Of course, I could quote the statements proving: focus on individual consumption, self-objectification, immediate gratification or apoliticism related to the practice of exercising back in the 1980’s. Nevertheless, based on the interviews, aerobics can be interpreted also as a space to use strategies for participation that both downplay oppressive aspects of, and further enhance personal empowerment in, aerobics classes. Therefore, I argue against understanding aerobics exclusively as a game of compulsory heterosexuality, which demands appropriate, feminine behaviour and appearance. That the women I interviewed applied diverse strategies (distancing, rejecting the critique, asserting agency) to make aerobics’ practice enjoyable while constantly remaking it to suit their own purposes, is indicative of the way women often must live their lives within a misogynistic, patriarchal culture.
Last but not least, sports have been constructed traditionally as a masculine preserve and women’s entrance to sports clubs in the 1980’s was the first important effort to finish male gatekeeping dominance in sport. Scholars stress the utilitarian character of communist sports based on Marxist denial of the duality of mind and body – only with sufficient leisure could the worker return to the job fully refreshed both physically and spiritually.
Although socialism was supposed to guarantee equal footing for men and women, women were doing double shifts in the factories and at home. In their spare time, they were supposed to bake rather than profit from free access to state-organized and state-financed exercise together with their husbands. In many cases, a Polish woman’s way to the public sphere led through the cloakroom of a sports club, where she could discuss her problems with other women, experiencing empowerment based on a feeling of controlling her body and transgress the bounds of “appropriate” femininity.

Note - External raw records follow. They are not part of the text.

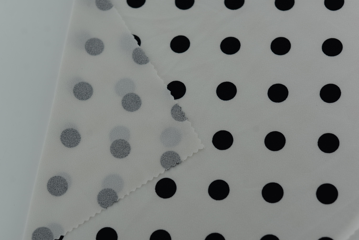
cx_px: 180
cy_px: 120
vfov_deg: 27.0
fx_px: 499
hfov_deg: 39.6
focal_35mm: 50
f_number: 3.5
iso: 100
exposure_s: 1/400
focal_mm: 50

Power (of) Aerobics vs. Changes from below
The point of departure for my research was an urban legend according to which there was a secret system of aerobics clubs during martial law in Poland (1981-83). After interviewing Hanna Fidusiewicz, spiritus movens of the aerobics movement in Poland in the 1980’s, I have learnt that it was just a hoax. I have not found evidence for the existence of female secret agents in the exercise groups after 1983 either. Still, while conducting interviews with these women, I could feel the power of change they introduced to their lives by donning their first pair of leg warmers. Our body is highly politicised and exercising any kind of bodily act is political. Personal is political is one of very few slogans that could be used as a common denominator for the second wave of feminist movements and the situation of Polish women in the 1980’s.

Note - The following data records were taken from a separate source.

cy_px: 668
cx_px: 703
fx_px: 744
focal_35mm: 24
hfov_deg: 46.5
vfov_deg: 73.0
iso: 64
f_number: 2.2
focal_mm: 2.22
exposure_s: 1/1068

The question at hand is whether Polish women in the 80’s could exercise agency within the gendered constraints of aerobics? Based on my interview responses, the answer is yes. Moreover, their practices from the 1980’s, helped them change their lives for good, the effects are evident today – they are all in their 50’s but thanks to the muscles they developed back then, they seem younger. Three of them have started their own businesses (all related to fitness and beauty care) and act as successful entrepreneurs. They keep exercising and still take care of the friendships that started in the gym’s cloakroom while changing and chatting. Those who are retired and live with their partners, stick to the rule of celebrating their own free time – for meeting friends, having hobbies and exercising.